SEATTLE — Jimmy Graham’s statement about his most productive game since suffering a major knee injury was left to what he did on the field, all of it coming in one impressive half on Sunday.

“He’s a phenomenal athlete and it’s going to be cool to see him develop more so in our offense this year,” Seattle tight end Luke Willson said.

Less than a year after suffering a torn patellar tendon in his right knee, Graham was back to being a focal point for Seattle.

He finished with six catches for 100 yards and just his third touchdown catch with the Seahawks in a 37-18 romp of the San Francisco 49ers .

All of his catches came in the first half as Seattle built a 24-3 lead and rolled to a fifth straight regular-season win over the 49ers.

After the game, Graham shared smiles and a handshake with team owner Paul Allen in the Seahawks’ locker room, then disappeared down a hallway and didn’t poke his head back into the locker room again.

“He wanted to have this kind of impact in the game,” Seattle coach Pete Carroll said. “He looked great. It’s thrilling to see him.”

Graham was not supposed to be back by now. Being back on the field in 9½ months is not the typical timeline of an injury as severe as the one he suffered last November against Pittsburgh and just as he was beginning to find a more prominent role in Seattle’s offense.

Carroll continued to say through the offseason that Graham was on pace to be ready for the season opener and he proved correct when Graham took the field in Week 1 against Miami.

But getting back on the field and being the threat Graham was in the past are two separate matters. And the latter is what Graham showed against the 49ers.

His 18-yard touchdown reception in the second quarter came on a broken play when Russell Wilson scrambled left and found Graham coming open in the middle of the field. But his two most important catches both came in third-down situations.

Seattle was facing third-and-15 on its second possession. Wilson threw a strike down the middle and Graham was able to hold on to an 18-yard catch despite a crunching hit from safety Eric Reid. Graham caught a 12-yard pass later in the drive to set up Christine Michael’s second TD run of the game.

But the catch everyone was talking about was Graham’s 40-yard jump-ball reception where he wrestled the ball out of Reid’s arms as he came down.

It was a free play because the 49ers had jumped offside, but Wilson gave Graham the chance to use his athleticism and size to make the catch.
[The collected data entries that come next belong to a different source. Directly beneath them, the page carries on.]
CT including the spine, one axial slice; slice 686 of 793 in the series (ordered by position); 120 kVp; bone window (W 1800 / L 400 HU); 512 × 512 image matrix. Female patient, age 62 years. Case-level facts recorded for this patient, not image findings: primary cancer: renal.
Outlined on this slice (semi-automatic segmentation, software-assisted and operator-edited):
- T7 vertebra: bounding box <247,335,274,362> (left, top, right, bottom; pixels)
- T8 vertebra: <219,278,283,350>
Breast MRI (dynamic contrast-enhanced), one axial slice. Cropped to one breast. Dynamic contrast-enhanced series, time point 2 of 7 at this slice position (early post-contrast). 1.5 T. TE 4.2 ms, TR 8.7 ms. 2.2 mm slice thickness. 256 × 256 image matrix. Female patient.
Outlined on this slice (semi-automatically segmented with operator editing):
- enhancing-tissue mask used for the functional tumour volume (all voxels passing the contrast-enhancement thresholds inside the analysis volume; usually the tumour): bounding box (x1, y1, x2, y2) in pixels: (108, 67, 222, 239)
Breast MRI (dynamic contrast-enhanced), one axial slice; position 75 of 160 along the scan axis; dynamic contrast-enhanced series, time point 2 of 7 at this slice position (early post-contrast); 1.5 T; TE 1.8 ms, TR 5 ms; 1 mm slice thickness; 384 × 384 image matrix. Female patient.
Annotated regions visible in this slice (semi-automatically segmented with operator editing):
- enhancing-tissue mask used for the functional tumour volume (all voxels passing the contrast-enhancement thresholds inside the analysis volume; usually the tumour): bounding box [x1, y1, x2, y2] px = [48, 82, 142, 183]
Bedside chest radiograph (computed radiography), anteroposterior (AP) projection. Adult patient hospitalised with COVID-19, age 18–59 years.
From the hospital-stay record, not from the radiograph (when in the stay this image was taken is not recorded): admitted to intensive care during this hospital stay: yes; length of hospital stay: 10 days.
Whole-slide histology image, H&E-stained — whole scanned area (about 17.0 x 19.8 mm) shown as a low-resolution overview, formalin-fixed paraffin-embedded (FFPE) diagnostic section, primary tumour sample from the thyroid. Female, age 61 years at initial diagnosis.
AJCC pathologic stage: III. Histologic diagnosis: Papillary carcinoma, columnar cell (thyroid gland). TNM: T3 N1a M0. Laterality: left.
He also showed a trust in Graham that was always being worked on last season.

“He’s like 6-(foot)-9. Just throw it up to him,” Wilson joked. “You look down the field just trying to find somebody and there is this big guy running down the field and just tried to give him a chance.”

Graham was once the primary target of a pass-happy offense as he was during his time in New Orleans. That’s not how it works in Seattle, even with Marshawn Lynch gone and Wilson having shown he can run more of a pass-based offense.

What he showed against the 49ers was still having the ability to make defenses account for his presence on the field.

“Jimmy has done an excellent job of being patient. Sometimes it can be frustrating because he came from an offense where he was seeing all these targets and that’s just not the way that we do it here,” Seattle wide receiver Doug Baldwin said.

“But he’s been patient and he’s bought in with the fact that we’re more about controlling the game with the ground game and making the best of our opportunities when we get the targets. … He’s fully bought into the fact that this is how we play football.”